• _Document segment_:
Ok, so we know we live in the Pacific Northwest. Anyone whose been a pet owner here for at least a year can probably tell you that this is flea paradise.
Maybe this is something you don’t really have to think about because you have an indoor only cat who doesn’t come in contact with other pets who go outside, if so, that’s great! If not, read on.
Fighting fleas can be a never ending battle here, but how to do it without having to apply toxic pesticides to your precious felines all the time?
While flea control options are sometimes affected by your pet’s health conditions or lifestyle, here are some generalizations.
Please don’t apply flea control products every month year round! Even though fleas love it here, you shouldn’t have problems in the winter unless they’re in your house. If that’s the case, treat the house and the pet to eliminate the problem and eliminate the need to use products on your pet in the colder months. For treating the house we recommend using diatomaceous earth and a de-fleaing service that uses this product called Flea Busters. Diatomaceous earth is comprised of the fossilized silica skeletons of microscopic sea creatures. This substance works by literally slicing up the adult fleas as well as the immature life stages. It is non-chemical, non-toxic, and extremely safe while still being very effective.
Great, so your house is flea-free and it’s now summer. Your indoor/outdoor cat is about to start going outside again, what now?
Well, how about don’t treat until you find evidence of fleas?
I have lived in the Pacific Northwest for years and what I have found in my practice is that the pets who eat healthy (grain-free, meat based, generally canned or raw) diets and have low levels of inflammation generally do not become infested with fleas. They may pick up a flea here or there, but they do not usually have problems that require the use of chemicals. That said, we don’t want a small problem becoming a big one, so please comb your pet for fleas at least on a weekly basis looking for both live fleas and the approximately millimeter long, comma shaped dark pieces of flea dirt or droppings. Flea dirt can be distinguished from dirt by wetting it down. When flea dirt is moistened and rubbed on a paper towel, it will dissolve into the rust colored digested blood that composes it.
If you notice flea dirt or fleas, treat right away!
So let’s say your kitty has the misfortune of hanging out with a bad crowd and bringing a few unwanted friends home. Now what?
Well, for starters, please don’t use those flea products from the feed store or some pet stores (no Hartz or Biospot please). These products are not well regulated or tested and can have varying levels of chemicals in them that can range from being completely ineffective to very toxic for cats. If you need to use a chemical flea treatment, Comfortis or Advantage are usually the better choices depending on your pet’s needs. Advantage is a topical treatment that kills fleas when they contact the oils in your cat’s coat. Comfortis has a slightly safer chemical, but is a tablet that’s given orally. This means the fleas have to bite your kitty first in order to die.

• _Data under study_:
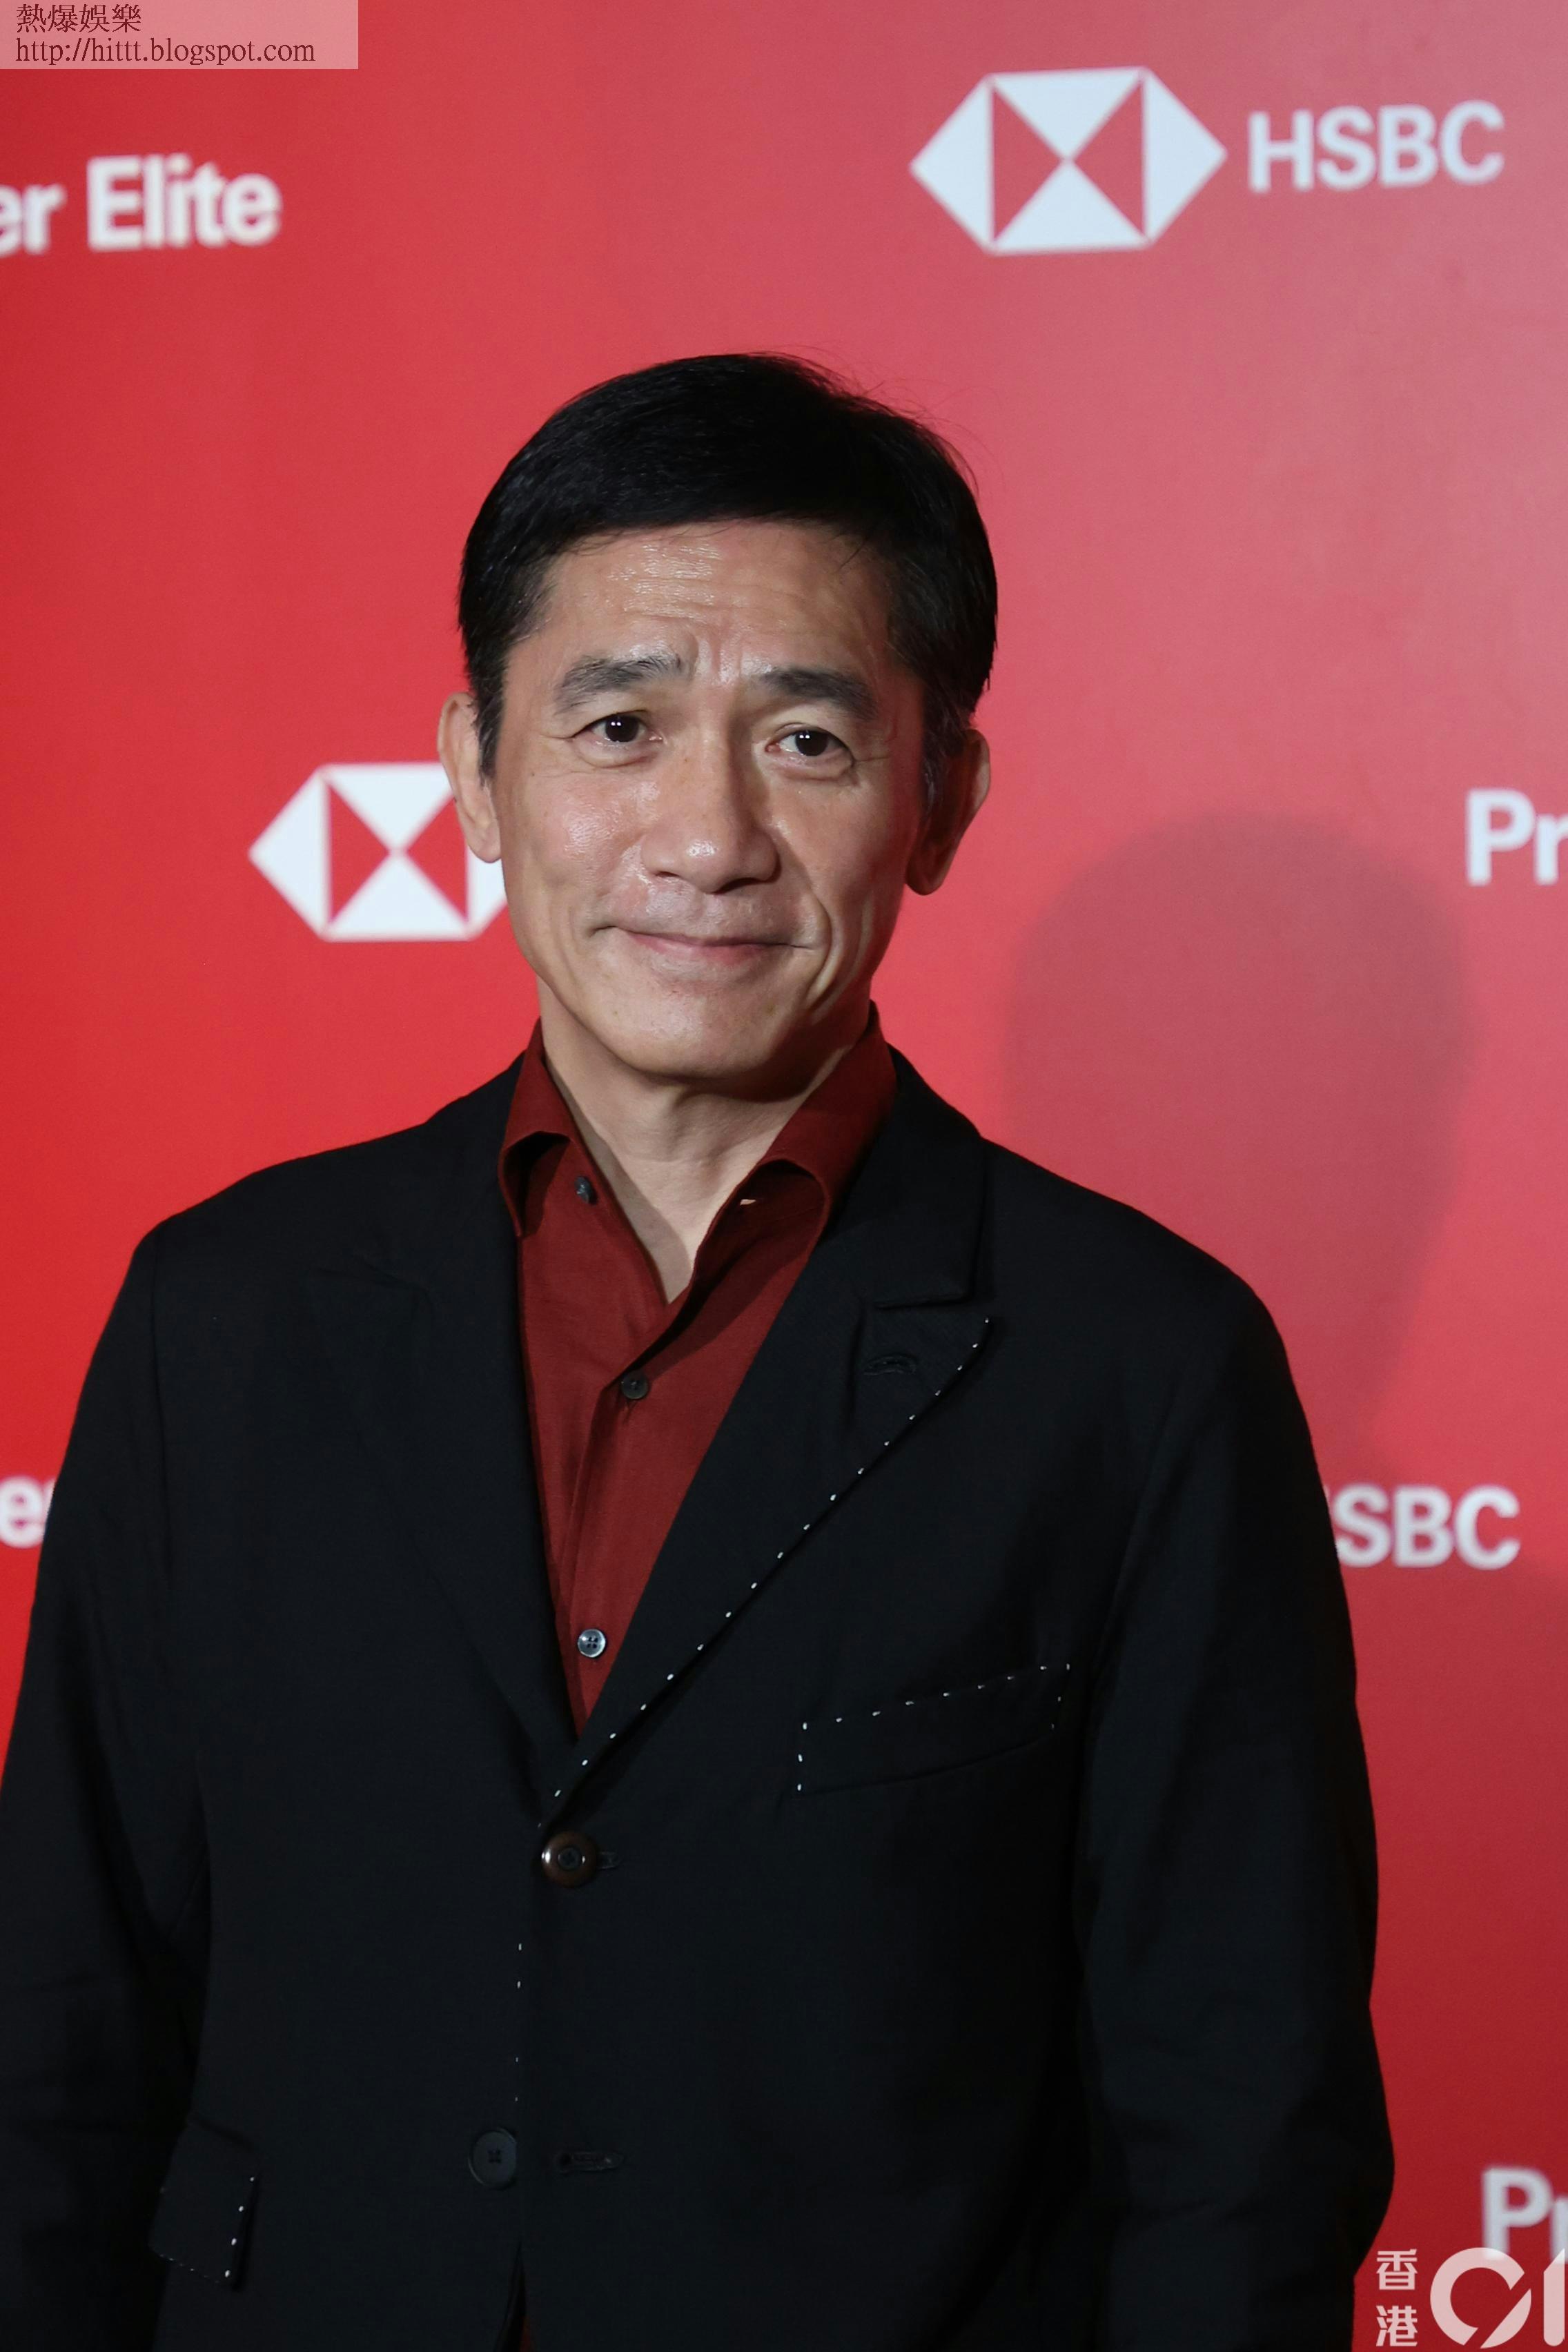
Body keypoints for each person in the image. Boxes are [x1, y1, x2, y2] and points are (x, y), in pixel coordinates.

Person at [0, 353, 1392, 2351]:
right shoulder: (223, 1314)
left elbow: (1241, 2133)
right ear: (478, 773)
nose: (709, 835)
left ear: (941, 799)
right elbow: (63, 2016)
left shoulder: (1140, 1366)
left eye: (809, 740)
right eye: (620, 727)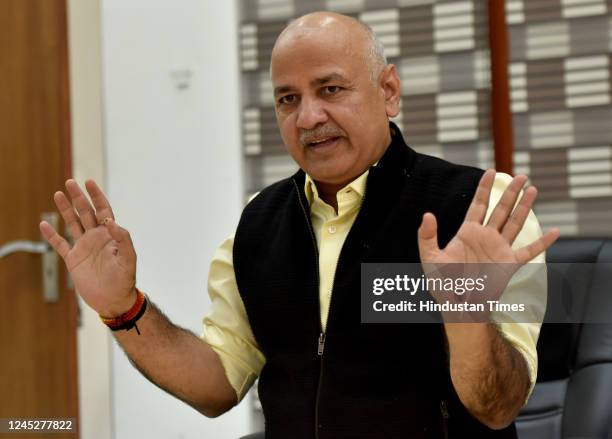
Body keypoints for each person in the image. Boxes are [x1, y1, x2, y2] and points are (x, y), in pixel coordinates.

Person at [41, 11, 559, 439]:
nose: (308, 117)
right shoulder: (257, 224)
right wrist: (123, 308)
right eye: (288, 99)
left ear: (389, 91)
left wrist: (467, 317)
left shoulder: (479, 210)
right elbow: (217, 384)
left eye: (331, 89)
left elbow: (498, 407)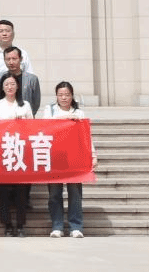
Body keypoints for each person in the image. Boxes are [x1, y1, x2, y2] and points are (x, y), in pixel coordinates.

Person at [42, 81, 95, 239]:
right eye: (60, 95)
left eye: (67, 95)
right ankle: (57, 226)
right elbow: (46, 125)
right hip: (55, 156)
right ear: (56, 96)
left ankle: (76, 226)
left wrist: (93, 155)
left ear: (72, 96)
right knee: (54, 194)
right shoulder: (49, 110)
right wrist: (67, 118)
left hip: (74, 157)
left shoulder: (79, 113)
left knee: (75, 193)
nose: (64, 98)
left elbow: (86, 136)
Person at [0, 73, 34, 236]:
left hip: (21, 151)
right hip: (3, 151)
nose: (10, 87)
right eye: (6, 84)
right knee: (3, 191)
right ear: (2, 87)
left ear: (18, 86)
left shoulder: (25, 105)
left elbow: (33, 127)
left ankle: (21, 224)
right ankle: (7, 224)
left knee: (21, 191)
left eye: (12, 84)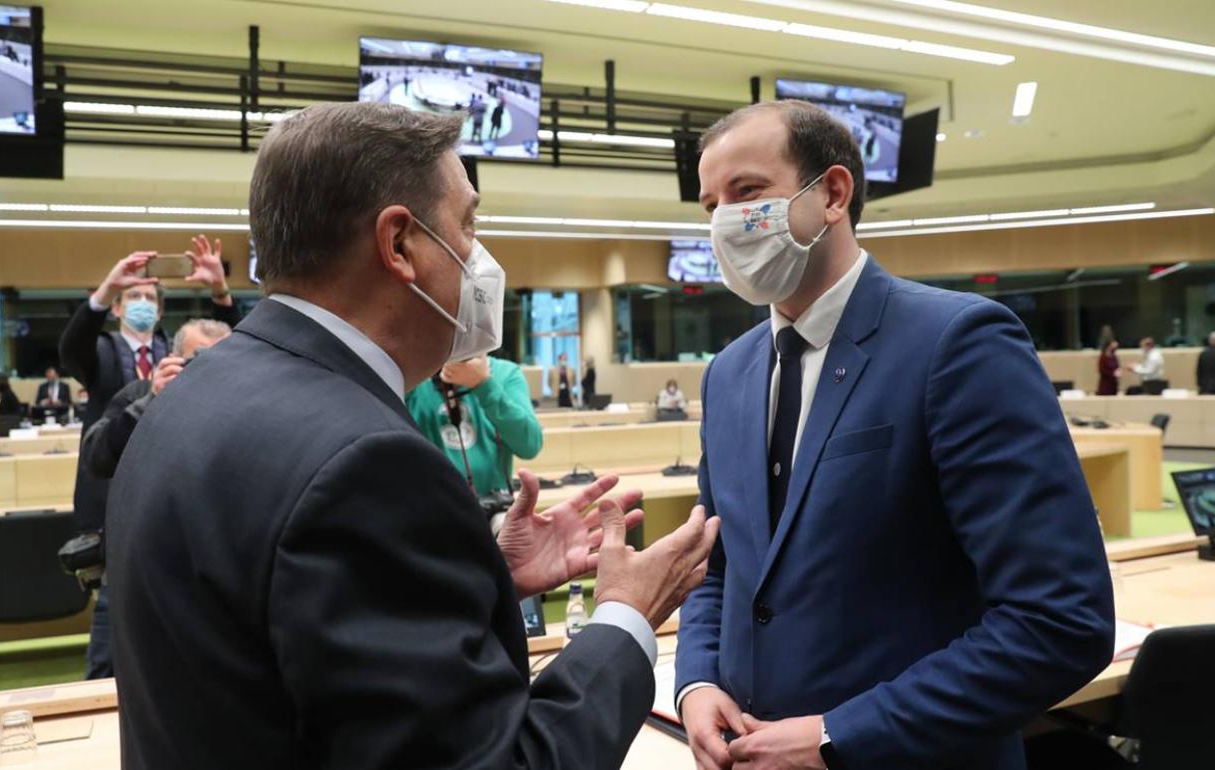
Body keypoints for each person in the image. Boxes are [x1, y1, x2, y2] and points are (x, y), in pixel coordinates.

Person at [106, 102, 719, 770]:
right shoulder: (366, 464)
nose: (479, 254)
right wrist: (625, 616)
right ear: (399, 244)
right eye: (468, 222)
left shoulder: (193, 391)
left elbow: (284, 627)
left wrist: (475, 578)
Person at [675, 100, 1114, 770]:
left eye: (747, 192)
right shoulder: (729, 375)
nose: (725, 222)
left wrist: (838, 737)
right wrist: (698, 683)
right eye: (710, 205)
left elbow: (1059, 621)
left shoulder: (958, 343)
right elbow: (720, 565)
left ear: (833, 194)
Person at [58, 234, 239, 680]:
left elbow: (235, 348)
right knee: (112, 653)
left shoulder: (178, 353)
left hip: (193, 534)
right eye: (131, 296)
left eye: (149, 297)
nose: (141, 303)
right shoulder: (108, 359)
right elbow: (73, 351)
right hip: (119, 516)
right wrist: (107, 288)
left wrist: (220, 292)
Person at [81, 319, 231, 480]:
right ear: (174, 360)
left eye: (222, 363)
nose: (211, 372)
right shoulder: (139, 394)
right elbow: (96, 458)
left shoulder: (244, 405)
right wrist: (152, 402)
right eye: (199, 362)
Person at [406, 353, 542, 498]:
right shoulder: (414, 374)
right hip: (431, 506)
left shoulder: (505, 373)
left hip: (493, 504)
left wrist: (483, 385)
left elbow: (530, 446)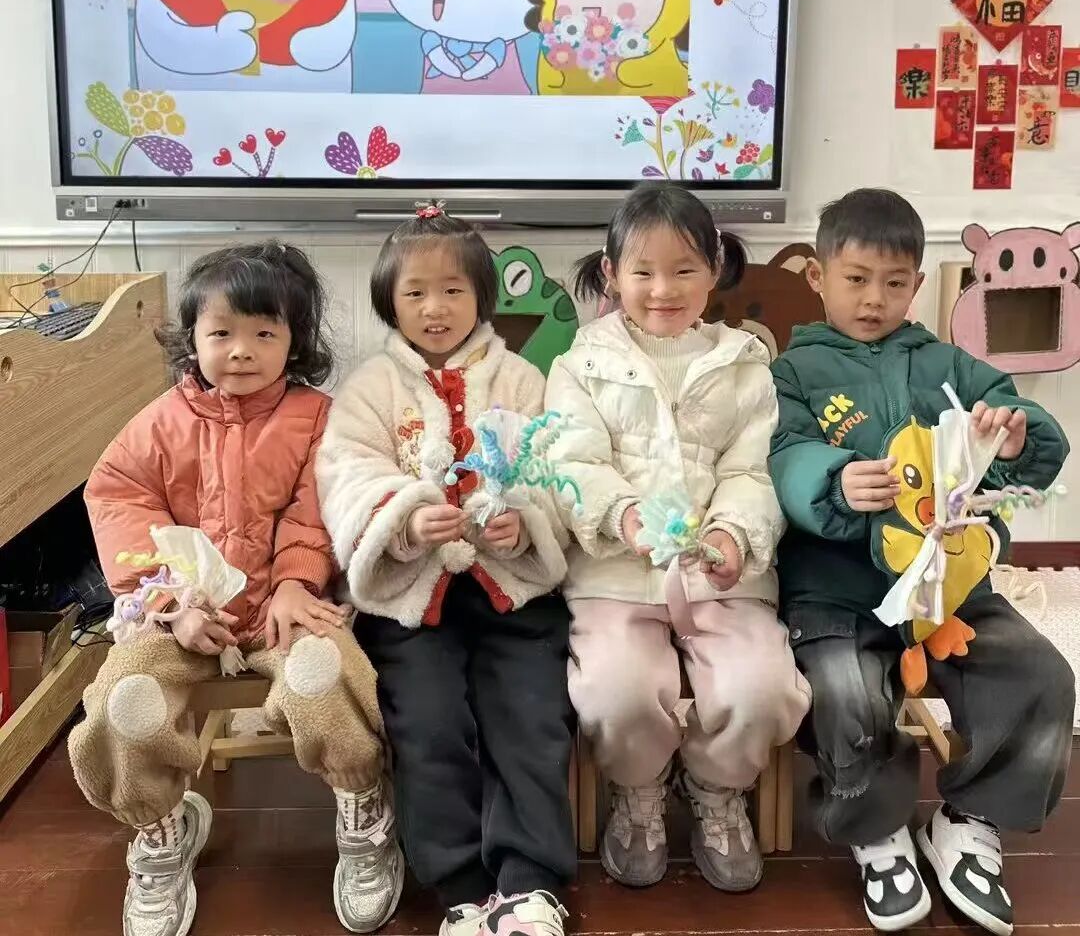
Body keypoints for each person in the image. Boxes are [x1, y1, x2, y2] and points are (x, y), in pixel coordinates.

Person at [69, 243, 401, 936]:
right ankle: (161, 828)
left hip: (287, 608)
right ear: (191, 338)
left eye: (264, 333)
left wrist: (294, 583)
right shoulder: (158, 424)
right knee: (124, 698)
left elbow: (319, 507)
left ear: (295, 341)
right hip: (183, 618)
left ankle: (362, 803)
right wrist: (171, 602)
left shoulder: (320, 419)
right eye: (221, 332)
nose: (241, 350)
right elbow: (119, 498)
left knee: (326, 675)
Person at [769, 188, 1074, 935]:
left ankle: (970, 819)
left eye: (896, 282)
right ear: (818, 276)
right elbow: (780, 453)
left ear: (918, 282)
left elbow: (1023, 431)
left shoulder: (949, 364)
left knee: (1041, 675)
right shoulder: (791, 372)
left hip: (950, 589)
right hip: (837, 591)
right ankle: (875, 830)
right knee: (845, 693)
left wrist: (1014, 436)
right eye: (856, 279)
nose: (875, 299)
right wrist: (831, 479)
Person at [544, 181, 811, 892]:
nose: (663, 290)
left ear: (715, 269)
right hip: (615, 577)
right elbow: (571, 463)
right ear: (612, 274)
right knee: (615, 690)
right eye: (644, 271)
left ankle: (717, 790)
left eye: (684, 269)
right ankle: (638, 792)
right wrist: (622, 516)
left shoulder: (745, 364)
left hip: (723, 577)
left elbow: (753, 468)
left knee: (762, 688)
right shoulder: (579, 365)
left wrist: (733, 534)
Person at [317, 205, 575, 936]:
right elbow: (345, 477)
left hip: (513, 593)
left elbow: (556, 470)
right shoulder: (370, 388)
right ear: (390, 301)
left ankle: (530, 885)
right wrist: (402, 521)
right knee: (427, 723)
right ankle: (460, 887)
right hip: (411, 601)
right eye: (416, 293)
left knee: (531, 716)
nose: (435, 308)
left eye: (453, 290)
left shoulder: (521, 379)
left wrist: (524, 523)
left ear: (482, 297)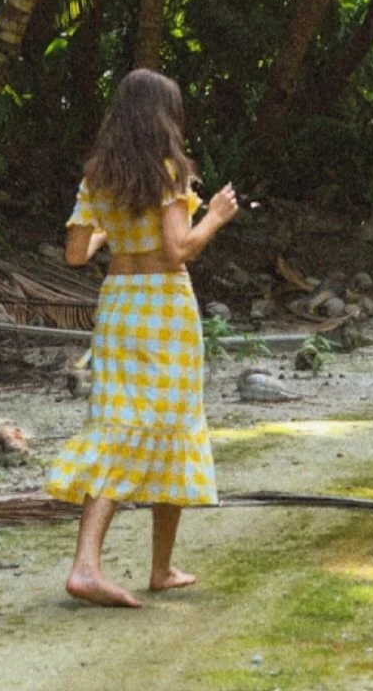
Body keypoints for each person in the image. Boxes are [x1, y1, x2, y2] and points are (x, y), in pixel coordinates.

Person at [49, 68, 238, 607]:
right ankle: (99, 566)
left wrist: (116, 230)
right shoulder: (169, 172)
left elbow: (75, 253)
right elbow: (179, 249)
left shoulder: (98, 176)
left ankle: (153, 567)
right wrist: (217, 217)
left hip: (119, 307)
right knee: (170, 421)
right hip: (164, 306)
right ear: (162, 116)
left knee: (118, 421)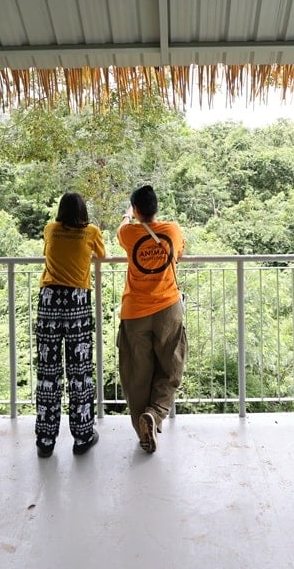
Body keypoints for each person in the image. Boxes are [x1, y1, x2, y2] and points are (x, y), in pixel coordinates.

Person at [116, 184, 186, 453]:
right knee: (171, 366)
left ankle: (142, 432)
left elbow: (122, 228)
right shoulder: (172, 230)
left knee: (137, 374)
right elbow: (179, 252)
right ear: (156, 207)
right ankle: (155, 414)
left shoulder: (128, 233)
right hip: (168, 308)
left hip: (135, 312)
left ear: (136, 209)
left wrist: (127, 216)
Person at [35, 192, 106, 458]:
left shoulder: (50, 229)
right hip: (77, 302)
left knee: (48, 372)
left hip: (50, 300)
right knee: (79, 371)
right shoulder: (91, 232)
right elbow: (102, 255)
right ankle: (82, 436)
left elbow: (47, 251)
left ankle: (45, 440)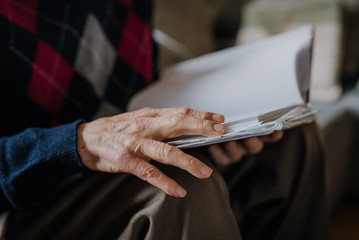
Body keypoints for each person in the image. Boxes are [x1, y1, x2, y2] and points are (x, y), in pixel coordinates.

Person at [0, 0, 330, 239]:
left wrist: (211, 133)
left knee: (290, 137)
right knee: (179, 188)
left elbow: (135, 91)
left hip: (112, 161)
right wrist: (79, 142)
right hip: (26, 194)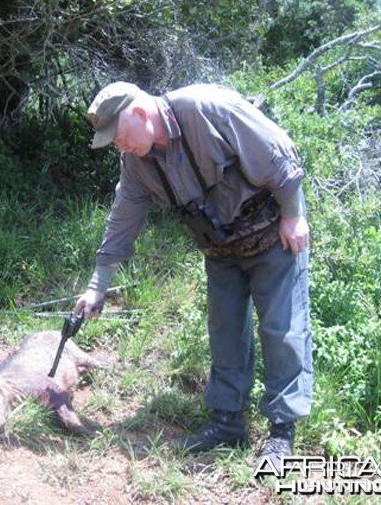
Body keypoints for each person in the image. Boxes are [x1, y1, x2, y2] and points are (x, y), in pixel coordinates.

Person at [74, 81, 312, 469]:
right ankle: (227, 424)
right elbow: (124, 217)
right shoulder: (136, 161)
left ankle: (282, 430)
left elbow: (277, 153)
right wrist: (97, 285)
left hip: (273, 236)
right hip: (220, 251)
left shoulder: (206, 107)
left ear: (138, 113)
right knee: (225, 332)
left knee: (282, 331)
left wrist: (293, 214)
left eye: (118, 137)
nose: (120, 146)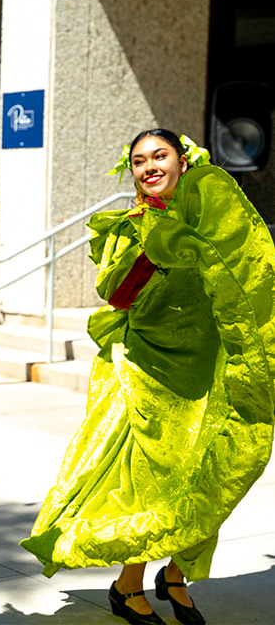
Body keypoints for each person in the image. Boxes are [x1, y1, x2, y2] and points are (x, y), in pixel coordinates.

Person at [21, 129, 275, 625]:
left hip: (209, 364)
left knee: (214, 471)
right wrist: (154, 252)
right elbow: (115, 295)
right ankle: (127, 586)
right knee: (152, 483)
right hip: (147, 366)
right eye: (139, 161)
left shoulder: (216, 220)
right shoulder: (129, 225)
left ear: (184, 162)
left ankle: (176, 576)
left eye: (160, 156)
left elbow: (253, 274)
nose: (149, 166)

• _Tasks and exercises_:
• A. List every brand name of a flea product for pets that the flea-control article mentions.
• B. From the flea-control article, return the passage that starts with the words "I have lived" and ends after the words "that composes it.", copied word for word.

• _Responses to the tasks_:
• A.
Hartz
Biospot
Comfortis
Advantage

• B.
I have lived in the Pacific Northwest for years and what I have found in my practice is that the pets who eat healthy (grain-free, meat based, generally canned or raw) diets and have low levels of inflammation generally do not become infested with fleas. They may pick up a flea here or there, but they do not usually have problems that require the use of chemicals. That said, we don’t want a small problem becoming a big one, so please comb your pet for fleas at least on a weekly basis looking for both live fleas and the approximately millimeter long, comma shaped dark pieces of flea dirt or droppings. Flea dirt can be distinguished from dirt by wetting it down. When flea dirt is moistened and rubbed on a paper towel, it will dissolve into the rust colored digested blood that composes it.